Don Connolly, the former longtime host of CBC Radio’sDetailsGood morning, Nova Scotia.

Inside the shelter was a copy of a CBC Radio studio. This was made so that the government could get their message to the people who weren’t allowed in the bunker that day.

This is a black button. On it is the text Debunk Debert.

Connolly was on his way to becoming what he called the “announcer of doom.” Then a former CBC reporter named Bette Cahill, who used to work with him, called him one day, and he changed his mind.

” She said, “When the flag goes up, you’ll leave Maureen, Molly, and Kathleen at your house, right?” You’re going to go to Debert, leave them there, and wish the nuclear attack luck?” Connolly thought back.

“I told her no; of course I won’t do that.”

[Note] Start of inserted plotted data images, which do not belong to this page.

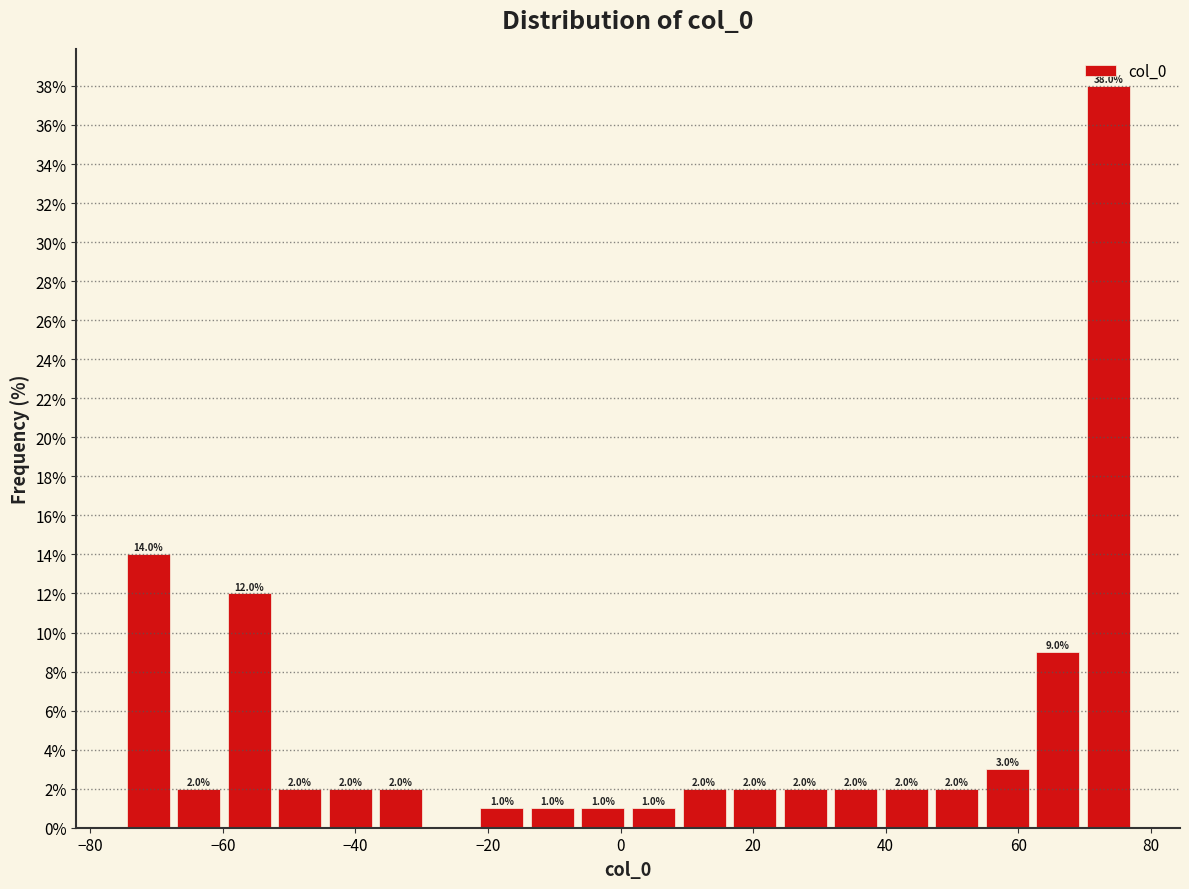

Around what value on the x-axis is the tallest bar? Give the approximate position of its centre, as read against the axis.

74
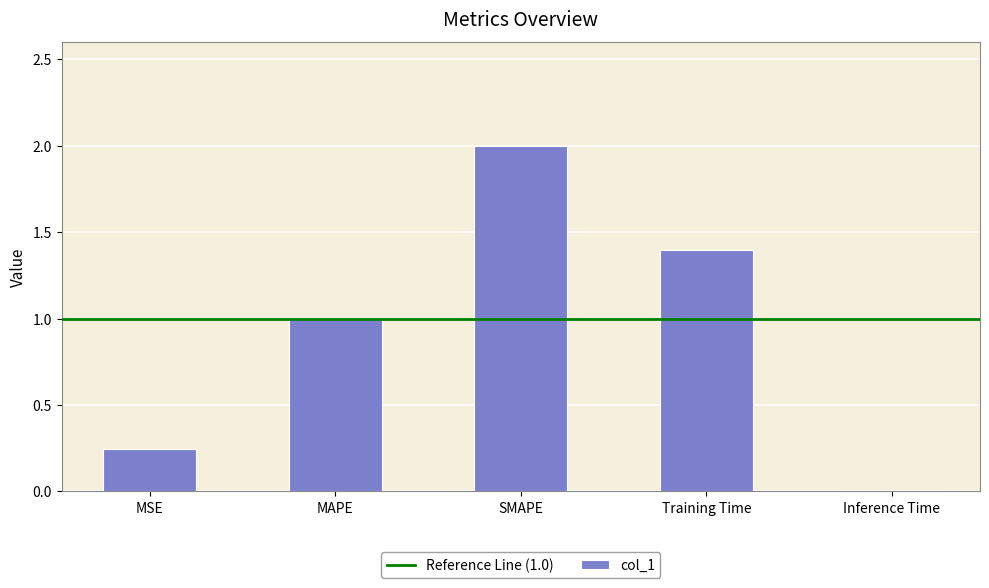

The value at SMAPE is 1.4. True or false?

False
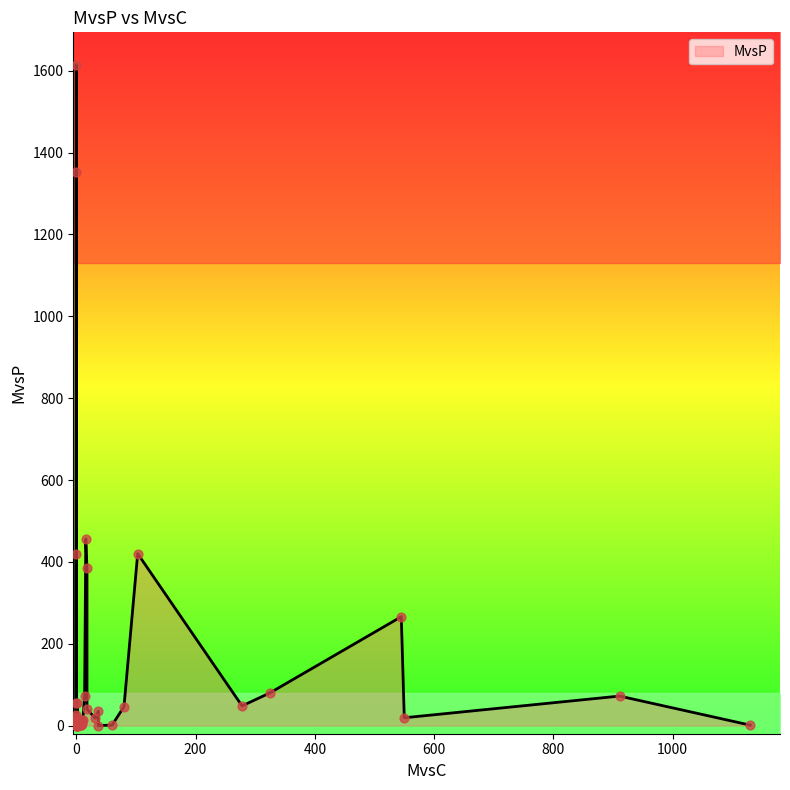

Between 31 and 18, which is larger?

31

A man walks outside the entrance to the Debert nuclear fallout bunker.

What we can learn from protest

The protest lives on in a movie made by filmmaker Liz MacDougall. The movie is calledDebert Bunker: by invitation onlyy.

When Kipping looks at the world as it is now, she knows that the fight for peace, equality, and a future for our planet is still going on. She thinks that future activists who want to deal with our fears about the end of the world would do well to look at what Debunk Debert did.

Kipping said, “I think it’s very important to question those in power.” “I think it’s important for activists to be creative. “I think a sense of humor is very important, even if it’s just to keep the people who are taking action happy so they can keep going.”

Even though it took another 10 years, the activists who worked on Debunk Democracy got what they wanted in the end.

Camp Debert was officially shut down by the government in 1994, when the Cold War was over. It was later sold, and now there are laser tag and escape rooms there.